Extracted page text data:
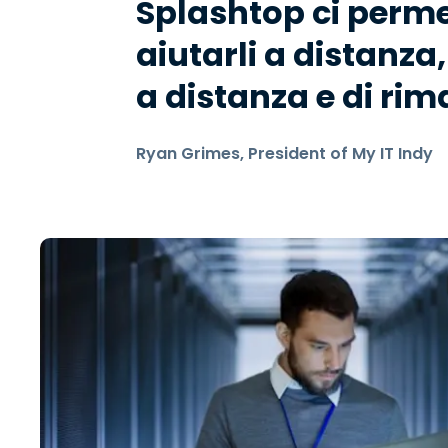
Splashtop ci perme
aiutarli a distanza
a distanza e di rim
Ryan Grimes, President of My IT Indy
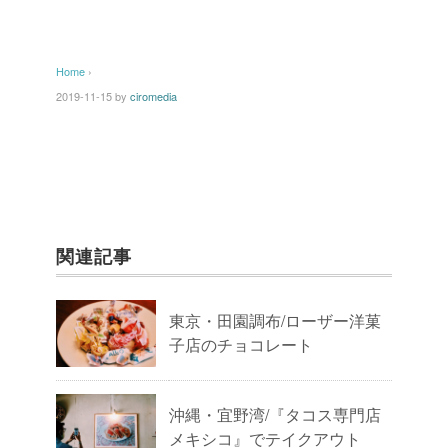
Home
›
2019-11-15
by
ciromedia
関連記事
東京・田園調布/ローザー洋菓
子店のチョコレート
沖縄・宜野湾/『タコス専門店
メキシコ』でテイクアウト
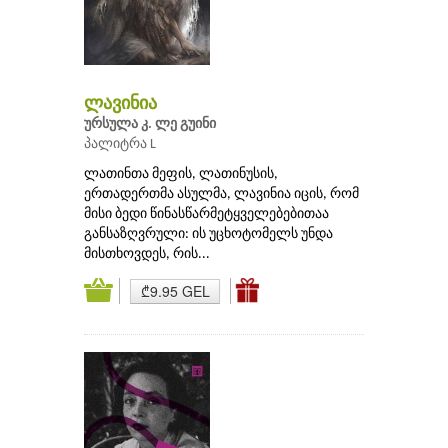
ლავინია
ურსულა კ. ლე გუინი
პალიტრა L
ლათინთა მეფის, ლათინუსის,
ერთადერთმა ასულმა, ლავინია იცის, რომ
მისი ბედი წინასწარმეტყველებებითაა
განსაზღვრული: ის უცხოტომელს უნდა
მისთხოვდეს, რის...
₾9.95 GEL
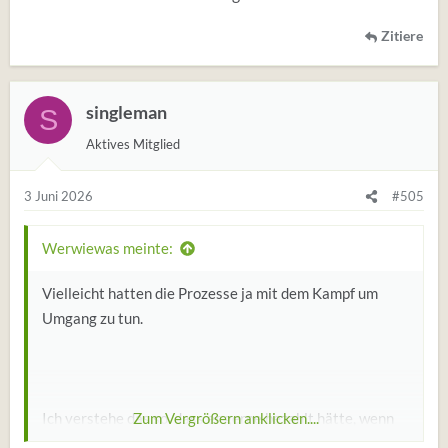
Zitiere
singleman
S
Aktives Mitglied
3 Juni 2026
#505
Werwiewas meinte:
Vielleicht hatten die Prozesse ja mit dem Kampf um
Umgang zu tun.
Ich verstehe das so, dass er gerne bezahlt hätte, wenn
Zum Vergrößern anklicken....
sie den Umgang nicht verhindert hätte.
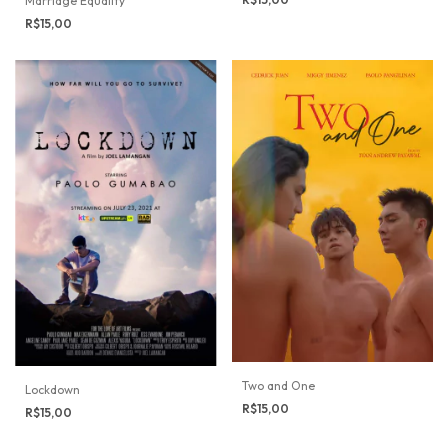
Marriage Equality
R$15,00
Two and One
Lockdown
R$15,00
R$15,00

**What is required:** Copy out each line of the data in which the word "hätte" appears.

**Finished exercise:**
Ich verstehe das so, dass er gerne bezahlt hätte, wenn
sie den Umgang nicht verhindert hätte.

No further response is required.